Put the data from the line containing "Could you annotate" through the line containing "0.001690, -0.190425, 0.727761]]", both included, into a numbered list. Skip blank lines and leave the pictures out.

- _Records_:
>>>

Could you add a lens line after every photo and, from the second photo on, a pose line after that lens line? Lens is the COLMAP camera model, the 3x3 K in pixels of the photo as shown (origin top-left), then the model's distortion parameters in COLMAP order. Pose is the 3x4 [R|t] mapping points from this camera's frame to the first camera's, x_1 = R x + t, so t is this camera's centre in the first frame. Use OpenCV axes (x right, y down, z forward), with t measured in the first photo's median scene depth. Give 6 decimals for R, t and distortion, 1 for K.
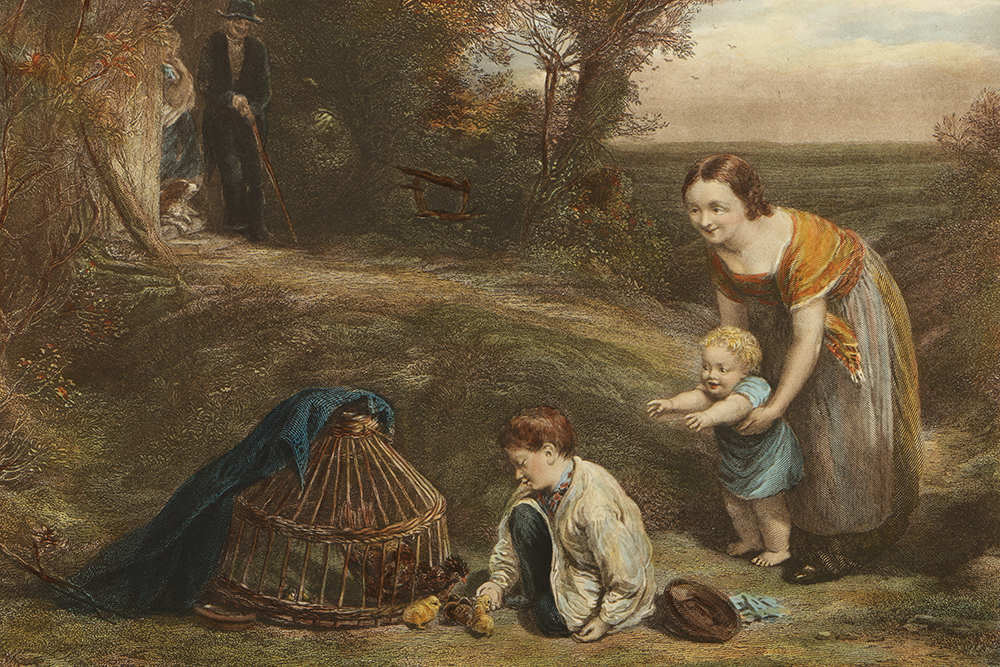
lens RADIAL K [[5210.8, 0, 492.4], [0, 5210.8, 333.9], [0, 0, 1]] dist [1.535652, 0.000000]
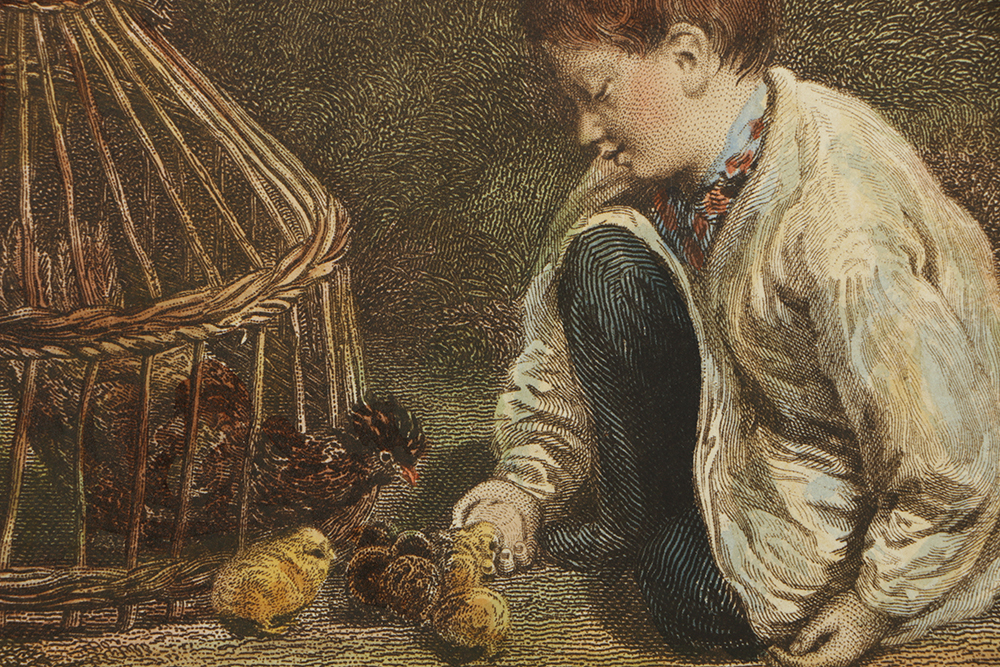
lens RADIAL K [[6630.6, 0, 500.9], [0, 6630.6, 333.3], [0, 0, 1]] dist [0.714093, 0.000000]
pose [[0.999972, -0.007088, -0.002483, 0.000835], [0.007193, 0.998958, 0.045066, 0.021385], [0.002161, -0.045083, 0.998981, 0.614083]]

<<<
>>>

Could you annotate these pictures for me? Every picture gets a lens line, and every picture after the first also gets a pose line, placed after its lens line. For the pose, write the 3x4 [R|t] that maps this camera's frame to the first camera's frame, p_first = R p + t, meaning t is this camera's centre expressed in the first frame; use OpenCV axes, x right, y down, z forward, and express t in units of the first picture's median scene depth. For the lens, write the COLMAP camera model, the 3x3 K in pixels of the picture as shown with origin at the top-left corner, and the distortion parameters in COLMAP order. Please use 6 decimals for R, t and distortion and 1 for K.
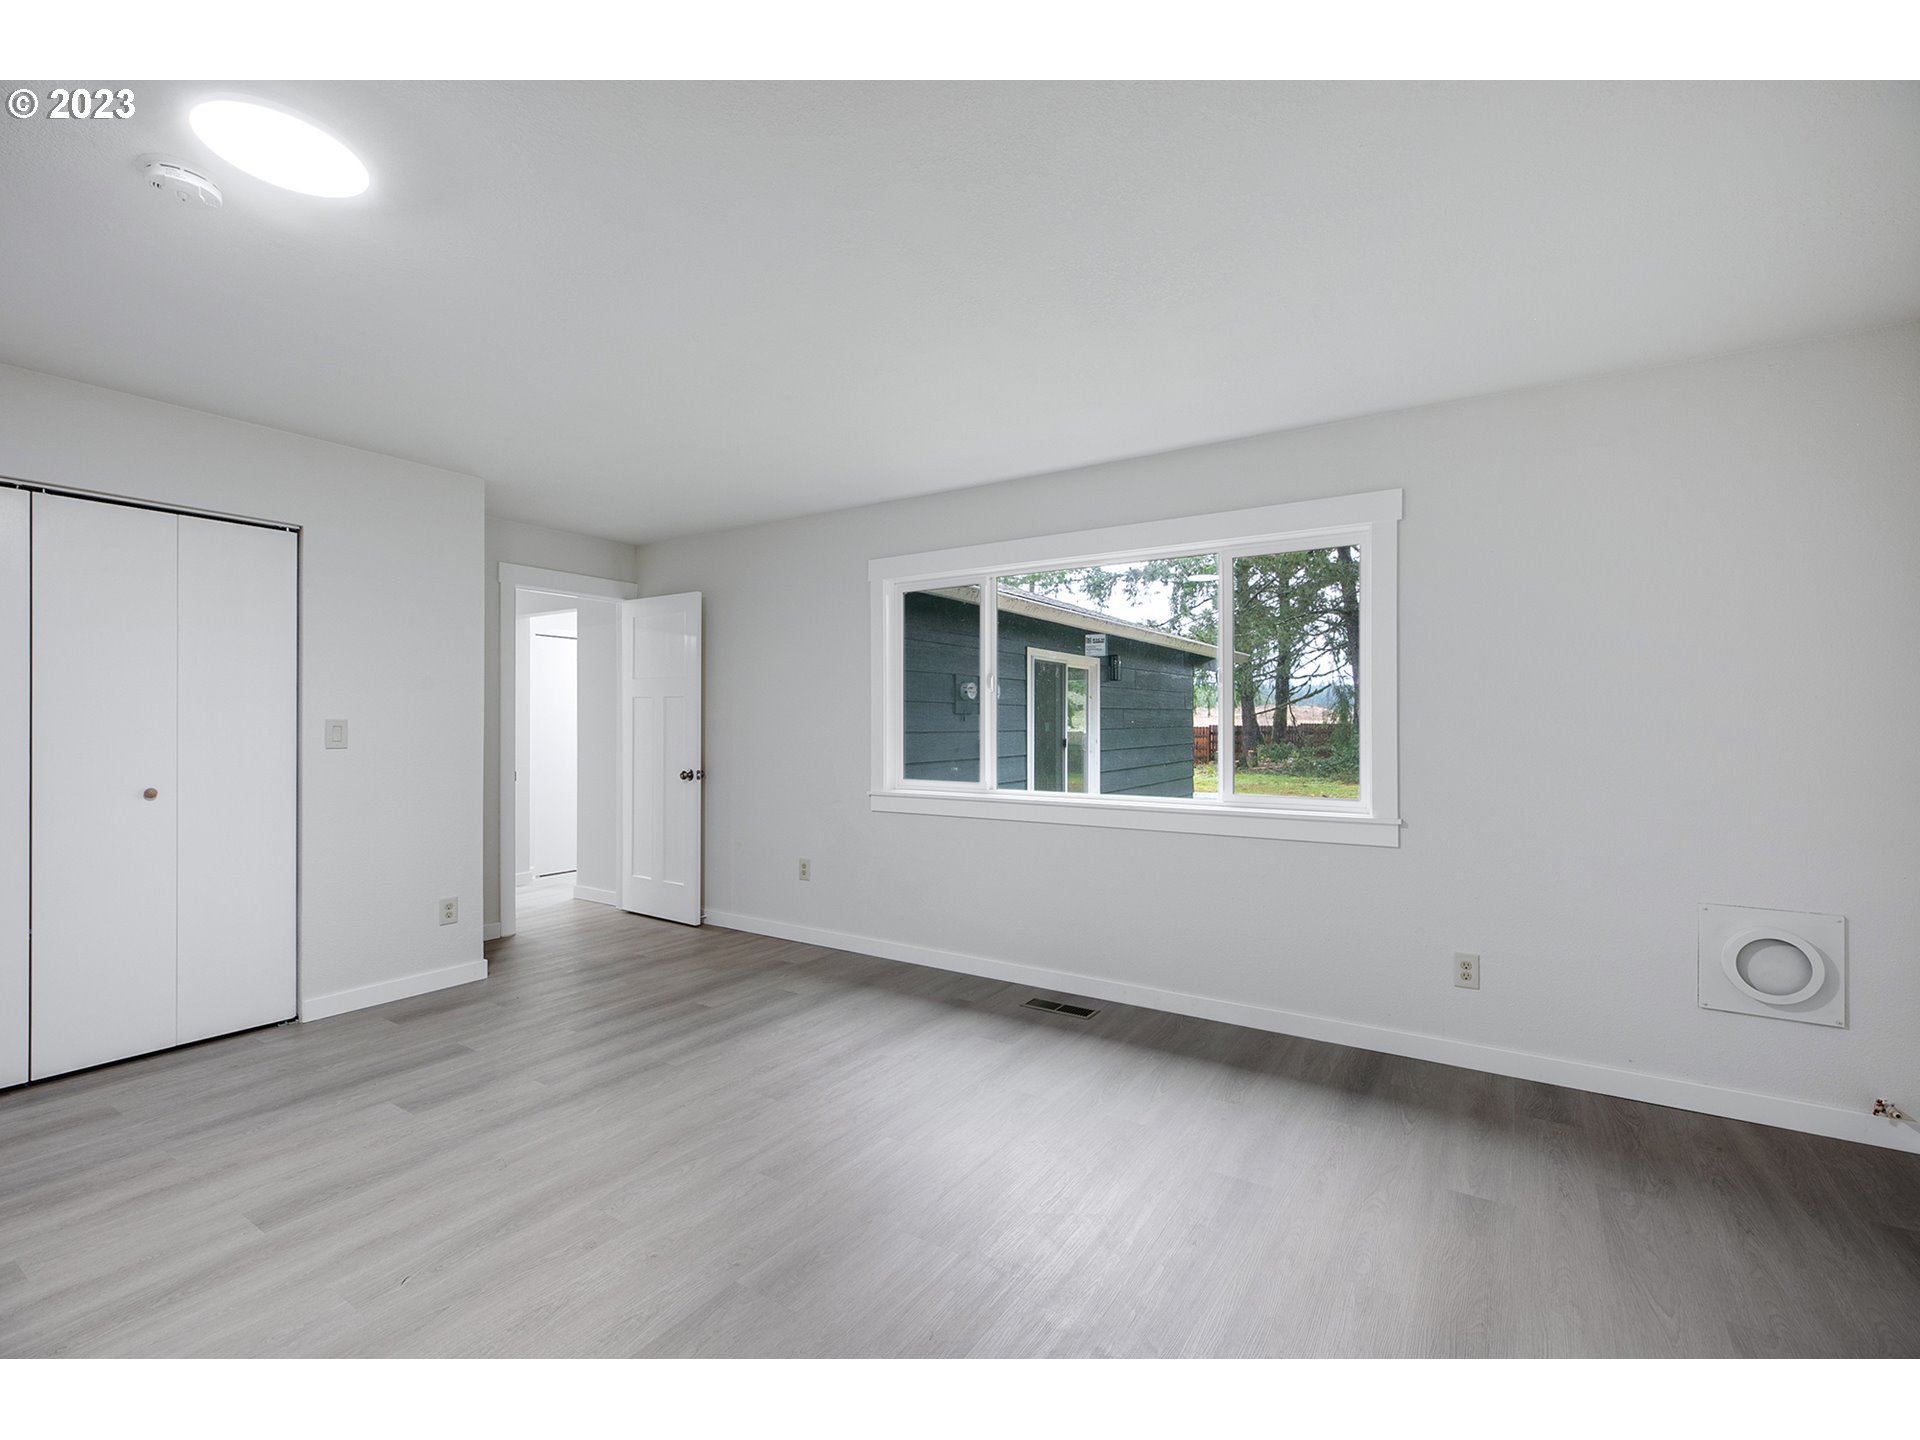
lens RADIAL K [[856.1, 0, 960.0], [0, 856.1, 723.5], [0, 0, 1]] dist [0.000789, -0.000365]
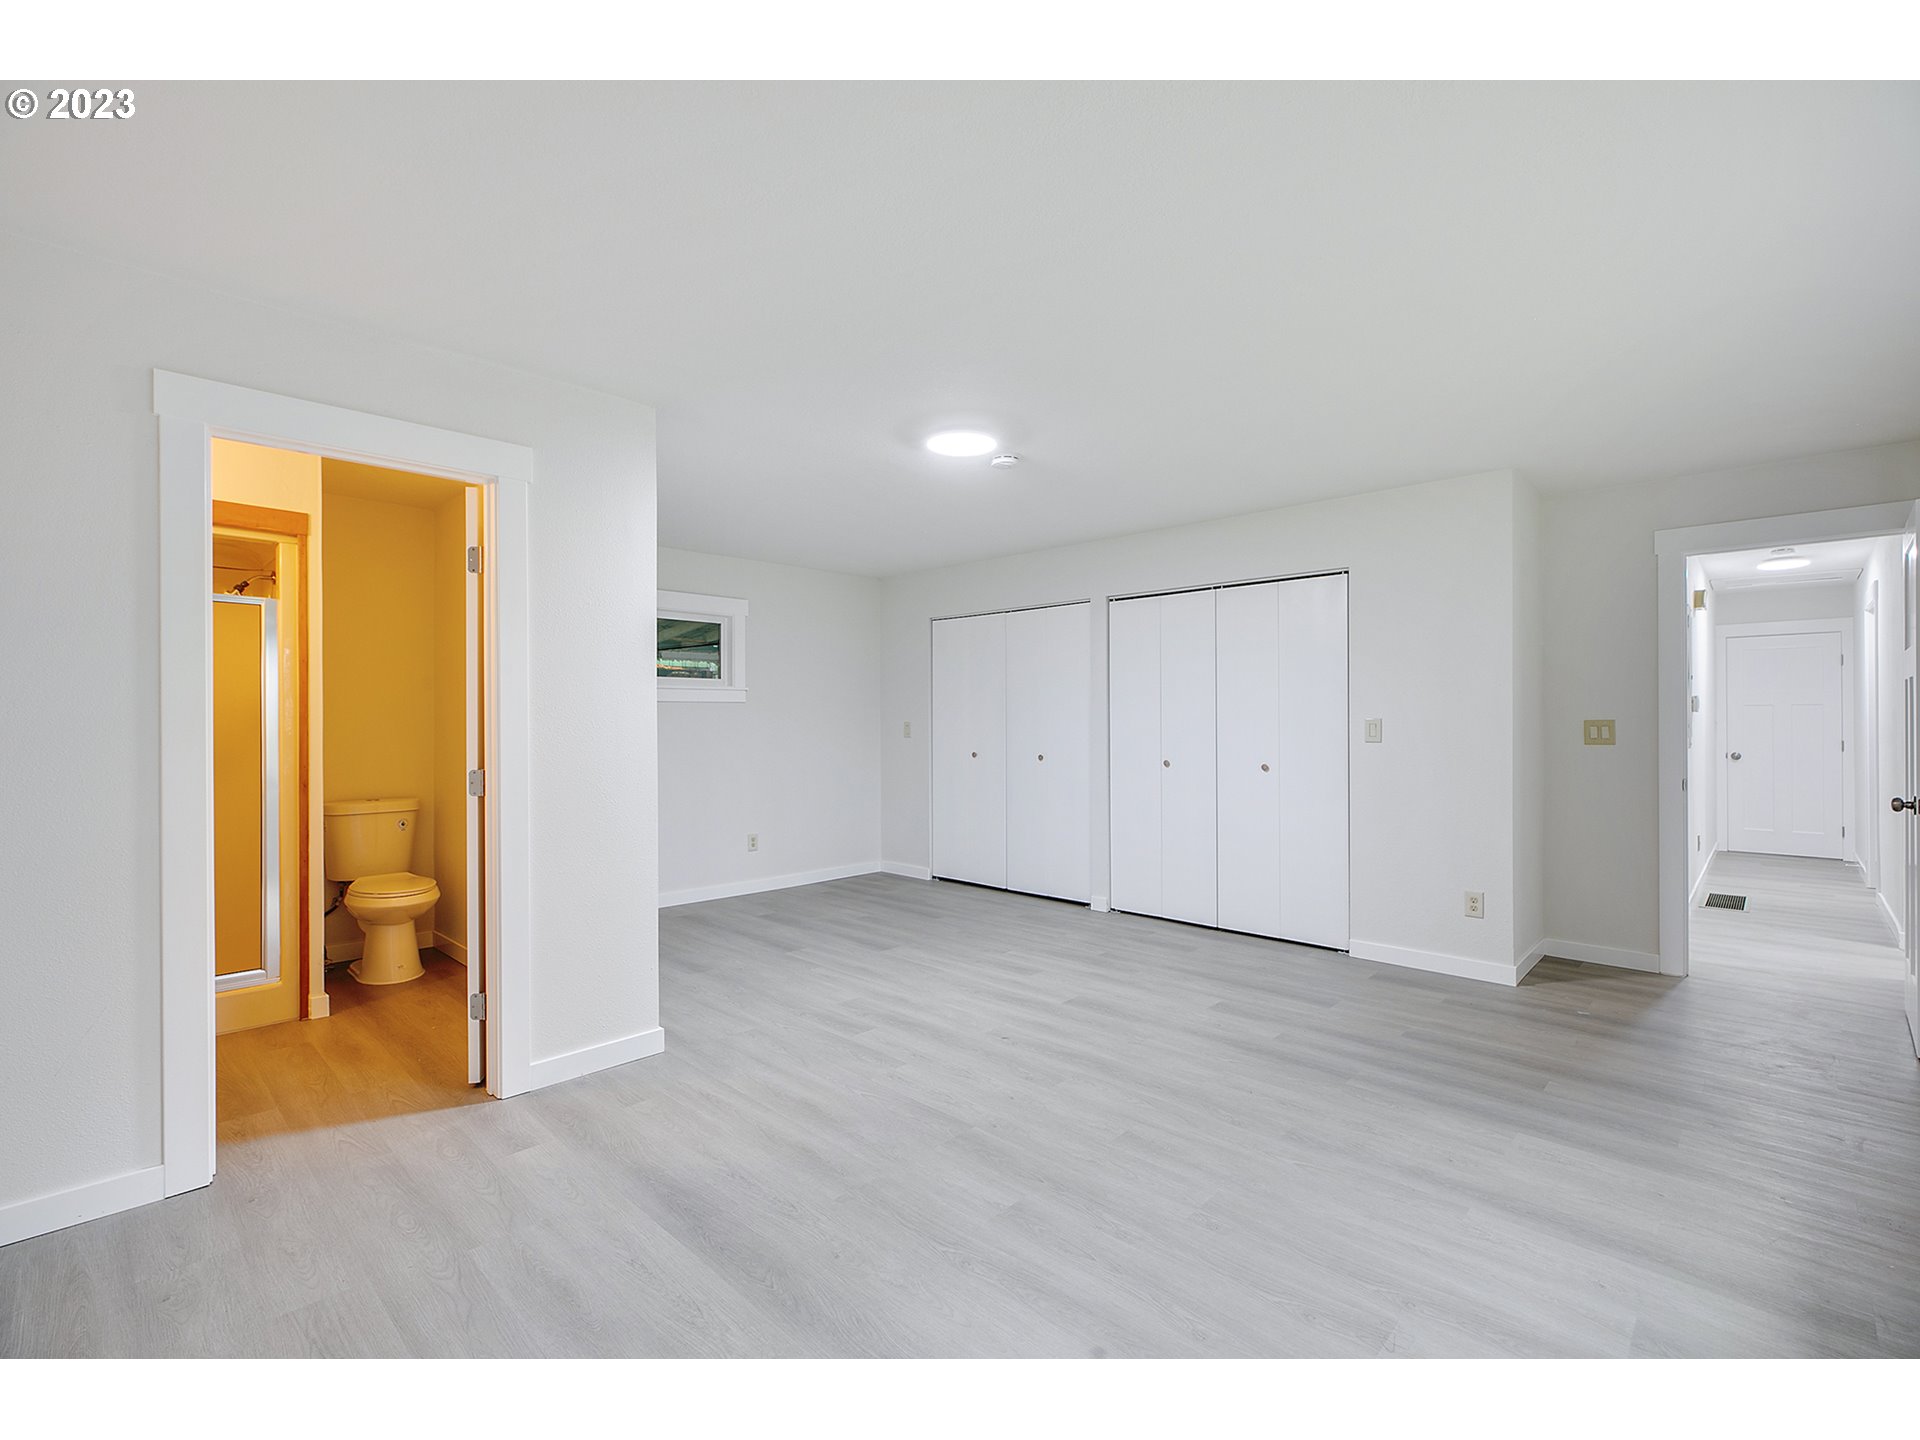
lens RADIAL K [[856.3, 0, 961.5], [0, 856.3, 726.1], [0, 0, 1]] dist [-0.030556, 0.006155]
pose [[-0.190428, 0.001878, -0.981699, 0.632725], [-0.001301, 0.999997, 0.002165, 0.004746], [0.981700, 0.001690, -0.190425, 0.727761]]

<<<

- _Response to the task_:
1. Could you annotate these pictures for me? Every picture gets a lens line, and every picture after the first also gets a pose line, placed after its lens line. For the pose, write the 3x4 [R|t] that maps this camera's frame to the first camera's frame, p_first = R p + t, meaning t is this camera's centre expressed in the first frame; use OpenCV axes, x right, y down, z forward, and express t in units of the first picture's median scene depth. For the lens, write the COLMAP camera model, the 3x3 K in pixels of the picture as shown with origin at the top-left corner, and the distortion parameters in COLMAP order. Please use 6 decimals for R, t and distortion and 1 for K.
2. lens RADIAL K [[856.1, 0, 960.0], [0, 856.1, 723.5], [0, 0, 1]] dist [0.000789, -0.000365]
3. lens RADIAL K [[856.3, 0, 961.5], [0, 856.3, 726.1], [0, 0, 1]] dist [-0.030556, 0.006155]
4. pose [[-0.190428, 0.001878, -0.981699, 0.632725], [-0.001301, 0.999997, 0.002165, 0.004746], [0.981700, 0.001690, -0.190425, 0.727761]]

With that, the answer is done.